LifeBook Memoirs Cabbage Patch Craze

The Cabbage Patch Craze

The cabbage patch dolls, considered ugly by many, that became a must-have over night

Thirty-six years ago, in 1983, The Cabbage Patch craze ensued. The dolls were considered ugly by many, but the concept and subsequent marketing were stunning. Each doll was one-of-a-kind, but the novelty didn’t end there. Artist Xavier Roberts converted a medical clinic into a “hospital” where the dolls could be “adopted,” complete with a name and birth certificate all supplied by the “nursing” staff. He referred to the Cleveland, Georgia store as “Babyland General,” and he and Coleco had consumers by the heart- and purse-strings.

The adoptive parent even took an oath, pledging to take good care of the baby doll. In a video called “Cabbage Patch Kids ‘birthed’ in store,” among others, a group of boys are interviewed about the novelty, to which one smugly yet perhaps perceptively responds, “It sets sex education back a few years.” From England to Canada to the United States, people were literally going crazy over the toys.
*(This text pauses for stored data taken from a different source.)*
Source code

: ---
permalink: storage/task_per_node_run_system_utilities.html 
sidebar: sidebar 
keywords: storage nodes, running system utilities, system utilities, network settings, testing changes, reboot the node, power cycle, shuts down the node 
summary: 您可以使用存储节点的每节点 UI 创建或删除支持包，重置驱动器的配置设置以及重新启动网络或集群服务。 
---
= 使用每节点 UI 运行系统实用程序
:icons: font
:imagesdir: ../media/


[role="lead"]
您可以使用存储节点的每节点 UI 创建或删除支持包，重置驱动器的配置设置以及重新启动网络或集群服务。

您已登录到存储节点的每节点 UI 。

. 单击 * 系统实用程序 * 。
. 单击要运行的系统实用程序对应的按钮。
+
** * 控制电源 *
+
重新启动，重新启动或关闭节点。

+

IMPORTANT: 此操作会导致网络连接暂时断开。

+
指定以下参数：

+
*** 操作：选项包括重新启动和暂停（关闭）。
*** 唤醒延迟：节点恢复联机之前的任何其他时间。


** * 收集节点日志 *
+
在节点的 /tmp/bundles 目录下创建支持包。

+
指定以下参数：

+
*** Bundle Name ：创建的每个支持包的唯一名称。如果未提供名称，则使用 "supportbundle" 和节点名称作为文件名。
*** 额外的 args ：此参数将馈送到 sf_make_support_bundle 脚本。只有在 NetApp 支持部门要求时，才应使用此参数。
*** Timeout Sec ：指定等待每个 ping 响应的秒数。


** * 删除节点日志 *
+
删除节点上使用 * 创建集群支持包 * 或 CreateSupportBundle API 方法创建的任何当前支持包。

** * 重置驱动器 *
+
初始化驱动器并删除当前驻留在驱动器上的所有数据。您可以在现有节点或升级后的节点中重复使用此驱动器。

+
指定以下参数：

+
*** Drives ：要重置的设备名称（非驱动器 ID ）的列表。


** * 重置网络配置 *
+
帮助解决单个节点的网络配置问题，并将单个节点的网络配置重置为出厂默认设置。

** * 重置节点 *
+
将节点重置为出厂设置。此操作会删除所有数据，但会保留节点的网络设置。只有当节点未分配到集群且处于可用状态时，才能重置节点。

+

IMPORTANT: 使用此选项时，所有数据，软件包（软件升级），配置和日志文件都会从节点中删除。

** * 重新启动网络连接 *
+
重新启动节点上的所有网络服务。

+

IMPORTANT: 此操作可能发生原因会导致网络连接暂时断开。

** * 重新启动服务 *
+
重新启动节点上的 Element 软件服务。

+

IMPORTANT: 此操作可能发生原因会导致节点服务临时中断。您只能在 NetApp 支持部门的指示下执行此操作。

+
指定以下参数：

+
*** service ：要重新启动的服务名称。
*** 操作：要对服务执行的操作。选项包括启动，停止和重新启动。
What no one knew was that an annual and profoundly impactful phenomenon was born. “The Cabbage Patch frenzy became the blueprint for Tickle Me Elmo, Furby, and Black Friday marketing campaigns that we’re all so familiar with. It was engineered mania…To have the right toys was a status symbol — for both kid and parent.” The Cabbage Patch Kids doll was the original “it” toy, the must-have children’s product of the year.
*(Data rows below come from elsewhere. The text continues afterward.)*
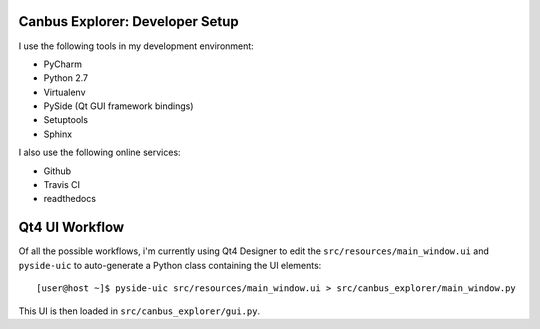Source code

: Canbus Explorer: Developer Setup
================================

I use the following tools in my development environment:

* PyCharm
* Python 2.7
* Virtualenv
* PySide (Qt GUI framework bindings)
* Setuptools
* Sphinx

I also use the following online services:

* Github
* Travis CI
* readthedocs


Qt4 UI Workflow
===============

Of all the possible workflows, i'm currently using Qt4 Designer to edit
the ``src/resources/main_window.ui`` and ``pyside-uic`` to auto-generate
a Python class containing the UI elements::

    [user@host ~]$ pyside-uic src/resources/main_window.ui > src/canbus_explorer/main_window.py

This UI is then loaded in ``src/canbus_explorer/gui.py``.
It was all fun and games until someone got hurt. Literally. The ugly dolls were precipitating ugly behavior. By.Grown.Adults. The demand for the dolls skyrocketed to the point that people were mobbing stores. Physical fights broke out, and what started out as well-meaning parents turned into ruthless rebels who would stop at nothing to get that coveted prize. In 1983, in a northeastern Pennsylvania store, at least one person sustained a broken leg during what was almost the equivalent of a mini-riot.

SOURCE: https://timeline.com/cabbage-patch-craze-867ce8d076c

By the end of 1983, approximately 3 million dolls were sold; all-time, according to this report, “…more than 130 million Cabbage Patch dolls were ‘born’ in the past 32 years, averaging to one ‘birth’ every 6.8 seconds.” Still have one? It may be worth something.